Whenever I see a tall, dark, and handsome man in a gaudy Speedo, I Like him. The same goes for when I see a tattooed woman in a jumper or sundress. As someone who identifies as bisexual, I enjoy being able to connect with both men and women on Tinder.

But that hardly means that I connect with everyone in the same way. I suspect that’s part of the reason Tinder recently rolled out more ways to express your sexual orientation on the app.

I’ve seen firsthand that the world of men seeking men on Tinder. Things can become a little cruisy, but I maintain that it’s still better than any gay-specific dating app out there when it comes to meeting a potential partner who’s also interested in pursuing a long-term relationship.

Many gay and bi men have a tendency to look for love in all the wrong places. While heading to the jockstrap party at a leather bar will undoubtedly lead to a fun night, that night probably won’t turn into something more. Same too, in my experience, with gay-specific hookup apps. As a rule of thumb, if you’ve said less than 100 words before getting naked together, then don’t expect it to turn into something serious. (Again, that’s not to say it’s impossible, but let’s keep expectations realistic.)

If you’re a gay/bi man looking for something besides a casual fling, I highly recommend Tinder. It’s not uncommon for queer men on the app to directly ask, “What are you looking for?” which is a sort of euphemistic way of asking, “Is this going to be a one-time thing or are you trying to actually get to know and date me?” That way, it’s all out in the open, and you will be on the same page before deciding to meet (or not).

While this is a common hetero dating norm, I can’t help but find it stupid. If you want to talk to someone, you should talk to them no matter your gender.

On Tinder, I’ve also noticed that I match with a hell of a lot more men than I do women. (This was even before I put I was bisexual on my Tinder profile, so my rejections weren’t because of biphobia.) Women, it seems, tend to be choosier.

As my straight friend Sonya*, 29, says, “If the pic grabs my attention, I will then read the profile before ever [Liking].” As I know from using Tinder with my gay friends, we usually don’t read the profile. If we find them attractive, we tap Like. If we’re unsure from the pictures (maybe he looks really handsome in one and then really iffy in another), we then read through his profile. In this regard, it’s more of a tie-breaker for gay and bi men, whereas it’s a necessity for women.

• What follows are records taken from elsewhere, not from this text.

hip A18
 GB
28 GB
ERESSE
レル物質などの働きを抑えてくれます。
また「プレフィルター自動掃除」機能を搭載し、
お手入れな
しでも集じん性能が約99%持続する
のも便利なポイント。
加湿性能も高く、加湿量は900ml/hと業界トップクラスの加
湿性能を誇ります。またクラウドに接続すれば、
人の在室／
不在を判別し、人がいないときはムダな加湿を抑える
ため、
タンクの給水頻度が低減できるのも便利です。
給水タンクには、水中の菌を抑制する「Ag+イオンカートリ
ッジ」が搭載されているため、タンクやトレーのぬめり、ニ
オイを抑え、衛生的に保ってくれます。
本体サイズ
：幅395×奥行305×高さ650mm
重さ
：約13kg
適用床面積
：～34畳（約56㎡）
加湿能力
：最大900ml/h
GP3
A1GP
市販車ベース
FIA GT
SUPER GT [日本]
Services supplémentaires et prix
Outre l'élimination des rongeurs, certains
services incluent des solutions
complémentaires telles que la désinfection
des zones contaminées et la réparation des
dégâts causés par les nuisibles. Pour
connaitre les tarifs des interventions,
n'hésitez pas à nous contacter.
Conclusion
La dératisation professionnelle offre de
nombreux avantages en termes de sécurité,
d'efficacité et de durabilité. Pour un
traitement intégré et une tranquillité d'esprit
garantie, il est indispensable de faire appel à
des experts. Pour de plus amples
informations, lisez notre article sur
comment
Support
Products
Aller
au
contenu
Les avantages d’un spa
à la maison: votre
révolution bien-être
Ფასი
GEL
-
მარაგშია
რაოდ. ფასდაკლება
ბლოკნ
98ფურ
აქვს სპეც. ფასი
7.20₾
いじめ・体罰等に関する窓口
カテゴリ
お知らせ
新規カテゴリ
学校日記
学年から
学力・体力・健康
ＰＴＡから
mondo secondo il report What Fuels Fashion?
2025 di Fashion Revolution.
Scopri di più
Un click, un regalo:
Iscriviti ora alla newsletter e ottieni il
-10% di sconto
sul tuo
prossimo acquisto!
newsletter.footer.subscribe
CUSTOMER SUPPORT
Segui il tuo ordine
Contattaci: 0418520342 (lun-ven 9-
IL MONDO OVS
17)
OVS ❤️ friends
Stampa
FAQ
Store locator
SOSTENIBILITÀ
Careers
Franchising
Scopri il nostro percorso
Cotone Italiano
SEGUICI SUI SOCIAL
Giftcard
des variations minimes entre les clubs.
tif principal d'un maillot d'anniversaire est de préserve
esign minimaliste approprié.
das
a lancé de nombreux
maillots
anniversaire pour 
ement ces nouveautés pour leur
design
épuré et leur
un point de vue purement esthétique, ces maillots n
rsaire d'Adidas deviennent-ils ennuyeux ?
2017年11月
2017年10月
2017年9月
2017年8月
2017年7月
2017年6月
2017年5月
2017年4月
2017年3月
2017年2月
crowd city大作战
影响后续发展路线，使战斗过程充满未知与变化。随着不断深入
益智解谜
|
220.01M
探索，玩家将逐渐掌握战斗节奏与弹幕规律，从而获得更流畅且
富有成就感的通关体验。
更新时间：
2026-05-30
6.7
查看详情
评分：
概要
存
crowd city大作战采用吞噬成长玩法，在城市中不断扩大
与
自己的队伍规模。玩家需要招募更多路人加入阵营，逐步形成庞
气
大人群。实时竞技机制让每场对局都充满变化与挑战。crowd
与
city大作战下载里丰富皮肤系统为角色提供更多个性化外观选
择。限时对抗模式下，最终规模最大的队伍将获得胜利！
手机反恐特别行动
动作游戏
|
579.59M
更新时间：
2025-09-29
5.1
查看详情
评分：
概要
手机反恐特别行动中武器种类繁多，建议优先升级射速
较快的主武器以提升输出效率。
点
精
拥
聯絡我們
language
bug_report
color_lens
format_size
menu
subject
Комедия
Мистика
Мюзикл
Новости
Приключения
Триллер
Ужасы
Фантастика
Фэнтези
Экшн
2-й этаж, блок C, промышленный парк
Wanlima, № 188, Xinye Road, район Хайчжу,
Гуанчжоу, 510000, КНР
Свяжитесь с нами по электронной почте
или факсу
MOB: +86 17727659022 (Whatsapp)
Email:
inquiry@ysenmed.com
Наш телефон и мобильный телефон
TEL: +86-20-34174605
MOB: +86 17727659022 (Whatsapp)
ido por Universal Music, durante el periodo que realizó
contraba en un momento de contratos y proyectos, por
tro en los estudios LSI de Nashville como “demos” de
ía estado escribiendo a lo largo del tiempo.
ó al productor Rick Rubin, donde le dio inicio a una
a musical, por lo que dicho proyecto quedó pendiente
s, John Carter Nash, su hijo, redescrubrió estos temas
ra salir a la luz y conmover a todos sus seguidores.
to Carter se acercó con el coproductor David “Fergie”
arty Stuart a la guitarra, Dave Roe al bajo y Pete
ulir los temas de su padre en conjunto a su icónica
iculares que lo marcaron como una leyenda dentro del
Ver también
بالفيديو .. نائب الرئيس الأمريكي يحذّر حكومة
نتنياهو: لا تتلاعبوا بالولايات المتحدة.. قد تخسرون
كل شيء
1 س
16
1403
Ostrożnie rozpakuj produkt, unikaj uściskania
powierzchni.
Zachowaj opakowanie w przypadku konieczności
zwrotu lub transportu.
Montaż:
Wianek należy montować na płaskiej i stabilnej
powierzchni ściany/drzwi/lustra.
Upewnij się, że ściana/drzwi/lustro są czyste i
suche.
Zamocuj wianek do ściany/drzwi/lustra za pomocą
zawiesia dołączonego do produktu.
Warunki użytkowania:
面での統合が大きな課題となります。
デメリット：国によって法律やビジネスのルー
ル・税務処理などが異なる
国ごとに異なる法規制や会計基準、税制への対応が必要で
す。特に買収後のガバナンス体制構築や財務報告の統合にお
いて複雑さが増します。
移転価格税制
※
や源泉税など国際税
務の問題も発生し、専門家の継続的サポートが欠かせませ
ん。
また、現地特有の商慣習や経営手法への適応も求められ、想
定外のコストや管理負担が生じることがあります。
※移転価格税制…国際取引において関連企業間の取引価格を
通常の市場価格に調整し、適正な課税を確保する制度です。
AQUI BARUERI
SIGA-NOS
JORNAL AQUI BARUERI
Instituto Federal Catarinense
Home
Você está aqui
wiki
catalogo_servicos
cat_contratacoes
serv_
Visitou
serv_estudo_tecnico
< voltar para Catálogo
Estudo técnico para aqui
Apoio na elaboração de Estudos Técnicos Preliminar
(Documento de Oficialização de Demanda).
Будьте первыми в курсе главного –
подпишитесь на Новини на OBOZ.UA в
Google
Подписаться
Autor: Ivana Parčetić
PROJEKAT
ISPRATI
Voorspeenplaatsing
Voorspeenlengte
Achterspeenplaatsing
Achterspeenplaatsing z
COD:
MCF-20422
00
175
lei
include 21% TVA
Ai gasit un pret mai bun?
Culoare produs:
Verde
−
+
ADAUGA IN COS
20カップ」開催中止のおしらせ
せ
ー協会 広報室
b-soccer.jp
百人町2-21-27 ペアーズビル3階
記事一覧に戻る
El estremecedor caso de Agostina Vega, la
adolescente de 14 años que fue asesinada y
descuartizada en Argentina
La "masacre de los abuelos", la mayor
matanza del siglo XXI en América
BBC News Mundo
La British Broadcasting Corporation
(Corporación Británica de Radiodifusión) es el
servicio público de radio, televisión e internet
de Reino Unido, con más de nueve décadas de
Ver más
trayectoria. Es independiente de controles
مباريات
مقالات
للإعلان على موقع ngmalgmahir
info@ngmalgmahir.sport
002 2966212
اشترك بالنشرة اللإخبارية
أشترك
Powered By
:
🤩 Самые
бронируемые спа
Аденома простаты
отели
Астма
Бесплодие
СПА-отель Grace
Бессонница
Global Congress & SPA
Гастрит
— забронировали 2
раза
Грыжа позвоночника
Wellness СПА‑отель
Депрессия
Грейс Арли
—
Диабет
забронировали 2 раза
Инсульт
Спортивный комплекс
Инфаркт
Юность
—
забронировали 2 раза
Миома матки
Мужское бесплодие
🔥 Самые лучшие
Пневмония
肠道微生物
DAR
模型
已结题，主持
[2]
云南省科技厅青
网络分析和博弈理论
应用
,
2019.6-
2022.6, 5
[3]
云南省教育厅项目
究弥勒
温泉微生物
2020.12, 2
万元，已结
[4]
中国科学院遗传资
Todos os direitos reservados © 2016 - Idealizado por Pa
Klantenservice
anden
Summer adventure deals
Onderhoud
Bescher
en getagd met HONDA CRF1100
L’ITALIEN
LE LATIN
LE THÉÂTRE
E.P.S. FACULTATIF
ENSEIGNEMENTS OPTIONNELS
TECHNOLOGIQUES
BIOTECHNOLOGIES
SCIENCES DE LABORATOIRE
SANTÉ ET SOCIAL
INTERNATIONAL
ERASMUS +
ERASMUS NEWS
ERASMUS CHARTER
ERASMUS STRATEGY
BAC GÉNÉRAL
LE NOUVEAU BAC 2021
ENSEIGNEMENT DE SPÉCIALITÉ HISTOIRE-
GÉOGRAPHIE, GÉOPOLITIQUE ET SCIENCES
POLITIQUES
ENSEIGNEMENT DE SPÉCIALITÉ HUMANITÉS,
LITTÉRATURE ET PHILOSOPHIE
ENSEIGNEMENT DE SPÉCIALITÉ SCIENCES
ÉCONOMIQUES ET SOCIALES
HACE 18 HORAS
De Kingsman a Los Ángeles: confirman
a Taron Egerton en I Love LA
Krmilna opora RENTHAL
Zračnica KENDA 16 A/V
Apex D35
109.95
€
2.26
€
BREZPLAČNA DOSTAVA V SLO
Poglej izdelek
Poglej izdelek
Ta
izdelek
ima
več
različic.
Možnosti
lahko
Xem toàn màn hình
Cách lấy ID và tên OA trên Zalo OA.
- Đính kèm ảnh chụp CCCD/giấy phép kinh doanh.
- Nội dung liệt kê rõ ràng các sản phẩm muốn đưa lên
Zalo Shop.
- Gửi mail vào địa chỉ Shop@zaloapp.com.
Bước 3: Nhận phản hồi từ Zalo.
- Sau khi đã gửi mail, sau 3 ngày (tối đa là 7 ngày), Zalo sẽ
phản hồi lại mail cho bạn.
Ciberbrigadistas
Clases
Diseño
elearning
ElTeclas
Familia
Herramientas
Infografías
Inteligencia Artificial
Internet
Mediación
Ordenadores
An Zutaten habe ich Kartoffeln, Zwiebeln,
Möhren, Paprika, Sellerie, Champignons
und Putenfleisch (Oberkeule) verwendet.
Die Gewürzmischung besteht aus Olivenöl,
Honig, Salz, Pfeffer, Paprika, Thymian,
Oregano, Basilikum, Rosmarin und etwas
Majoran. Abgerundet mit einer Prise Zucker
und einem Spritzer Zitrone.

In male-to-female chats, women tend to initiate the conversation significantly less often than men. I’d say when I match with men, I’m pretty evenly split on sending over an opening line. With women, however, I take the initiative roughly 90% of the time. If a woman does send over a message first, most of the time she identifies as queer or bisexual, meaning that straight women hardly message me first.

“I still usually wait for the guy to message first,” my straight friend Jill*, 23, says. “I shouldn’t have to pursue.” While this is a common hetero dating norm, I can’t help but find it stupid. If you want to talk to someone, you should talk to them no matter your gender.

The differences between using Tinder to connect with men and women continue when you actually meet in person. I end up going out with significantly more guys than I do women. That’s for a number of reasons. For one, gay men tend to initiate meeting up quicker than women do. Women, in my experience, spend more time getting to know the other person via messaging.

“I need to do a little recon before agreeing to meet up with him, since, after all, we are complete strangers,” Sonya says. While it’s understandable to want to get to know someone before meeting them in person, I believe the longer you spend messaging back and forth without setting up a time to meet, the more likely you are to get distracted, lose interest, or start talking to someone else who you find more exciting.

Now the world of women seeking women on Tinder is a whole ’nother story.

“It sucks,” my bisexual ex-girlfriend Cookie, 25, says. When I ask her why, she explains, “Nothing seems to ever go anywhere. Girls don’t want to meet up. We just talk until until one of us stops responding.”

With guys, however, “[They] are just down to hang and chill and meet up.”

Not everyone feels the way Cookie does, however. My bi friend Jess*, 31, says she loves and has met some pretty cool women on Tinder, many of whom she’s dated for long periods of time and some of whom she now considers her close friends.

“I think the main difference is that you know the guys are into you, where you’re not always sure the women are,” she says. “That can make [using Tinder to find women seem] ‘harder,’ so to speak.”  

The heart of the woman-to-woman Tinder experience is perhaps best described by bisexual comedian and co-author of “I Hate Everyone But You” Gaby Dunn.

“Tinder for straights is quotes from ‘The Office’ and people hiking,” she says. “Tinder for queer women is ‘Killing Eve’ and astrological signs.”

*Names have been changed to protect innocent daters everywhere.